▶ [WORK ITEM] Starting at the first line and ending at the last, reproduce the records below exactly.

▶ [DATA LISTING]
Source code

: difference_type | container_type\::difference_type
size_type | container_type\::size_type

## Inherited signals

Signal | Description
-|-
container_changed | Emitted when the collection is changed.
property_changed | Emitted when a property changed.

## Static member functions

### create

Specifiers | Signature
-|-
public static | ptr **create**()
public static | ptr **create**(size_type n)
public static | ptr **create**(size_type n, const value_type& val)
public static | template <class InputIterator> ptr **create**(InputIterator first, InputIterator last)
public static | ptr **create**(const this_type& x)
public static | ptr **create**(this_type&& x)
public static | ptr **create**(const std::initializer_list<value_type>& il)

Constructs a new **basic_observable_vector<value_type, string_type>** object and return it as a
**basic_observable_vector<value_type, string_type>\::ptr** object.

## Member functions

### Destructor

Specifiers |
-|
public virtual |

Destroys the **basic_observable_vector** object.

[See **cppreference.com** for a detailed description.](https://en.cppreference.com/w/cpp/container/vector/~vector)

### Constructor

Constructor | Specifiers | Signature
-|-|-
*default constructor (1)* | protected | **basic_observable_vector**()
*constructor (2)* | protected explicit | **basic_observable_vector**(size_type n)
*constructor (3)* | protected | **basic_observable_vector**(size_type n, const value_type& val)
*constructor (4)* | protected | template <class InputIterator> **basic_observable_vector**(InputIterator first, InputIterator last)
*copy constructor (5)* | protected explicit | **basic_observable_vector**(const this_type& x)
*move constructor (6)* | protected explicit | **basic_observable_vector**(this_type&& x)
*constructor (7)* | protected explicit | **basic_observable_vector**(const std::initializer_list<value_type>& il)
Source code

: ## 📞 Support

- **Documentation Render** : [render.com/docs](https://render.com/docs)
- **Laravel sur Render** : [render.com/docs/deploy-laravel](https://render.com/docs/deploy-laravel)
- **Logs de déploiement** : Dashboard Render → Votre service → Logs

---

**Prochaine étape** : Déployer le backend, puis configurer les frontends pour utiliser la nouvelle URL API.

▶ [REPLY TO THE TASK]
Source code

: difference_type | container_type\::difference_type
size_type | container_type\::size_type

## Inherited signals

Signal | Description
-|-
container_changed | Emitted when the collection is changed.
property_changed | Emitted when a property changed.

## Static member functions

### create

Specifiers | Signature
-|-
public static | ptr **create**()
public static | ptr **create**(size_type n)
public static | ptr **create**(size_type n, const value_type& val)
public static | template <class InputIterator> ptr **create**(InputIterator first, InputIterator last)
public static | ptr **create**(const this_type& x)
public static | ptr **create**(this_type&& x)
public static | ptr **create**(const std::initializer_list<value_type>& il)

Constructs a new **basic_observable_vector<value_type, string_type>** object and return it as a
**basic_observable_vector<value_type, string_type>\::ptr** object.

## Member functions

### Destructor

Specifiers |
-|
public virtual |

Destroys the **basic_observable_vector** object.

[See **cppreference.com** for a detailed description.](https://en.cppreference.com/w/cpp/container/vector/~vector)

### Constructor

Constructor | Specifiers | Signature
-|-|-
*default constructor (1)* | protected | **basic_observable_vector**()
*constructor (2)* | protected explicit | **basic_observable_vector**(size_type n)
*constructor (3)* | protected | **basic_observable_vector**(size_type n, const value_type& val)
*constructor (4)* | protected | template <class InputIterator> **basic_observable_vector**(InputIterator first, InputIterator last)
*copy constructor (5)* | protected explicit | **basic_observable_vector**(const this_type& x)
*move constructor (6)* | protected explicit | **basic_observable_vector**(this_type&& x)
*constructor (7)* | protected explicit | **basic_observable_vector**(const std::initializer_list<value_type>& il)
Source code

: ## 📞 Support

- **Documentation Render** : [render.com/docs](https://render.com/docs)
- **Laravel sur Render** : [render.com/docs/deploy-laravel](https://render.com/docs/deploy-laravel)
- **Logs de déploiement** : Dashboard Render → Votre service → Logs

---

**Prochaine étape** : Déployer le backend, puis configurer les frontends pour utiliser la nouvelle URL API.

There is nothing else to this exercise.